What is perhaps most unnerving for the prudent allocator of capital, however, is not political chaos or even policy-induced contraction, but the fervour surrounding AI. Investment in artificial intelligence, by Quin’s reckoning, borders on the unhinged. Five trillion US dollars is the speculative figure now being floated for AI infrastructure and capability build-out. If such numbers feel reminiscent of the heady days of the late 1990s, that is no coincidence. Quin draws the analogy explicitly, warning that the capital cycle in AI may prove as binary and brutal as the dot-com bust, which left entire sectors hollowed and investors chastened.

Bentham Asset Management, formed in 2010 is a specialist in global credit and fixed income. The firm has honed its reputation on the back of disciplined portfolio construction, rigorous credit analysis and a practical scepticism toward short-term fashion.

Indeed, Quin’s fear is not of AI itself, though he notes its disruptive potential, but of the uncritical embrace it has received. Capital is flooding into the sector in amounts previously reserved for entire economies. Meta’s recent US$30 billion bond issue, which traded down post-launch, serves as a warning shot. This is, in Quin’s words, “not normal,” and investors would do well to remember that reality often reasserts itself in unflattering ways.

The ideological danger here is in allowing ourselves to believe that new equals better, and that old economy entities are doomed simply by virtue of their vintage. As Quin notes, AI’s radical impact on cost curves may well render many legacy companies obsolete, not through strategic failure but through sheer economic displacement. Such creative destruction, to borrow Schumpeter’s phrase, may delight the theorist but it should terrify the long-term investor.

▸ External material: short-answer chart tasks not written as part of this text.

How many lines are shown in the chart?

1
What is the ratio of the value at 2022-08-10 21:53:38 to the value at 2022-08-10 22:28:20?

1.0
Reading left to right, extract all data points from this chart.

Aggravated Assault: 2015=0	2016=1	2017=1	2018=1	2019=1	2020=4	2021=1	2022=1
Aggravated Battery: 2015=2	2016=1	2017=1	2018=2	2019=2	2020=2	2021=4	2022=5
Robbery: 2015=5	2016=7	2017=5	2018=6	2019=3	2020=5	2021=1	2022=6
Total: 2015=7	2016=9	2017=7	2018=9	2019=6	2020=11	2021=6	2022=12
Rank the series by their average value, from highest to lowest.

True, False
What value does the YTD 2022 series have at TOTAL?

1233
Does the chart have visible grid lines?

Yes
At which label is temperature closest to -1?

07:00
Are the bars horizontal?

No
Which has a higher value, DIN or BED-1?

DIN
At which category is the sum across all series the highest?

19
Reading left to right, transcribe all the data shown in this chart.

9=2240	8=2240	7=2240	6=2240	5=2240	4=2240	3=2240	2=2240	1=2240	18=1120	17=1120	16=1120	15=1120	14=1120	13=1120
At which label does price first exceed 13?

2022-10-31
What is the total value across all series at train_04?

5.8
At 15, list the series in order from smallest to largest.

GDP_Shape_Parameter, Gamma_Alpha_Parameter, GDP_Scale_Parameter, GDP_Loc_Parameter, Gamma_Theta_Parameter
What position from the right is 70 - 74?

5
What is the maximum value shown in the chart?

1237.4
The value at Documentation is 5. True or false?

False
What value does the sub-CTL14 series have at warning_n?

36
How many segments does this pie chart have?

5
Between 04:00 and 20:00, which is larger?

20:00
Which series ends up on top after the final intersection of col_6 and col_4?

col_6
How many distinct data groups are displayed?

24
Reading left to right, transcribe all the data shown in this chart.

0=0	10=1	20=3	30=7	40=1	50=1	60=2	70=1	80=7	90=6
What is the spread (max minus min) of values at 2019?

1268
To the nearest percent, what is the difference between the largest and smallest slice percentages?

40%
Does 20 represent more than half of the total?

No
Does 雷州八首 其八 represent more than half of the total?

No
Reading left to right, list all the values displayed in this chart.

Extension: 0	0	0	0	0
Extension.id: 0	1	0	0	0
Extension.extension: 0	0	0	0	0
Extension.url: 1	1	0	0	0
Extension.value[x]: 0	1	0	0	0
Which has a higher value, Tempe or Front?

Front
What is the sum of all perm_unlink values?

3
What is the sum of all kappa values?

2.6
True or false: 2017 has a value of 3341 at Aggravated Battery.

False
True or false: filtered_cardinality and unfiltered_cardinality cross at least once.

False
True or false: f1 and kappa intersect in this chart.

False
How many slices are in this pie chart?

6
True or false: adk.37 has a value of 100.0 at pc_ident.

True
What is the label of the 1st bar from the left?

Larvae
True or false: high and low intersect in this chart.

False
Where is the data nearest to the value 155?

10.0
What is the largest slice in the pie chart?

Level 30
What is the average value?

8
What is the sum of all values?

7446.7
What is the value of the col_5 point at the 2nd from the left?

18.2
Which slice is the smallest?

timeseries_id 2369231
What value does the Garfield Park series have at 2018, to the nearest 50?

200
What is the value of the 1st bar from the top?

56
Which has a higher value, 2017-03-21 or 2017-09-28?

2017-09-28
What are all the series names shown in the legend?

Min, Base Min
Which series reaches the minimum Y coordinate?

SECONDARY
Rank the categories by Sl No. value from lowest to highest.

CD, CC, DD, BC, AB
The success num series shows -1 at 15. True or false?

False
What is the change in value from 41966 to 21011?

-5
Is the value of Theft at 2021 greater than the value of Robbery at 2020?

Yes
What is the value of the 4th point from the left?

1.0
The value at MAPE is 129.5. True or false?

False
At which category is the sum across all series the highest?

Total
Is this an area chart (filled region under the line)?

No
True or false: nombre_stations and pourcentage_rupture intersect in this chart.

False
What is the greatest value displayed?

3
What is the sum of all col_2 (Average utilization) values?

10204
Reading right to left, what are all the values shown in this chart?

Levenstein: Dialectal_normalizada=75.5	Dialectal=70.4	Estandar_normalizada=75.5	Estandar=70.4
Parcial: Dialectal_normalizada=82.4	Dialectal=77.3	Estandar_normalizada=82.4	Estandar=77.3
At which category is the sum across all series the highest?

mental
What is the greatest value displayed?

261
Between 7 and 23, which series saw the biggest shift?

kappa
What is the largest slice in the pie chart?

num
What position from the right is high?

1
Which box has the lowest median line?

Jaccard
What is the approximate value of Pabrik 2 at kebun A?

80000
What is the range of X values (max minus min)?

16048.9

Adding to the conundrum is the increasingly narrow policy space in which governments operate. The monetary easing cycle, which for a decade acted as the central banker’s universal solvent, is drawing to a close. While multiple rate cuts are still forecast in the United States and the United Kingdom, the utility of fiscal policy is now severely constrained. Governments, heavily indebted and fiscally fatigued, may be forced into pro-cyclical retrenchment, exacerbating downturns rather than ameliorating them.

The inflationary outlook is no more comforting. It is not so much a trend as it is a stutter. Quin warns that inflation will remain “choppy and unpredictable,” and that the AI build-out, for all its promises of efficiency, only adds to the ambiguity. It is a curious moment when a technology heralded as transformative is, simultaneously, a source of macroeconomic opacity.

In response, Bentham has retreated to safer ground. It has pared back risk, reducing exposure to high-yield credit and CLOs, and increased allocations to government bonds and agency securities, assets which, rather remarkably, now yield well above swap curves. This is not a retreat born of fear, but one grounded in prudence, reminiscent of Keynes’s old dictum: when the facts change, one must change one’s mind.

Quin remains particularly constructive on Australian bonds, though even there, exposures have been modestly trimmed in favour of diversification into UK and US sovereign debt. One senses a return to classical allocation principles, geographic diversification, duration balance and counter-cyclical posture, as the speculative froth elsewhere in markets becomes impossible to ignore.

To its credit, Bentham’s conservative turn has not cost it returns. The firm reports strong performance across portfolios, with bond market rallies captured and in some instances exceeded.

In sum, Quin’s outlook is neither apocalyptic nor sanguine. It is careful, reflective, and informed by the hard lessons of market history. Tariffs, AI and policy fragmentation are not just passing irritants; they are structural variables in a new global regime. Investors who fail to grasp this shift may find themselves misallocated, if not wholly exposed. One is reminded of a remark by the late Sir John Templeton: “The four most dangerous words in investing are, ‘this time it’s different.’”

Perhaps it is different. But perhaps, too, the fundamental laws of capital, scarcity, risk, and return, have not changed at all. Only their expression has. The prudent investor, like Bentham, would do well to remain watchful, modest, and unhurried. There is time yet to avoid the reckoning.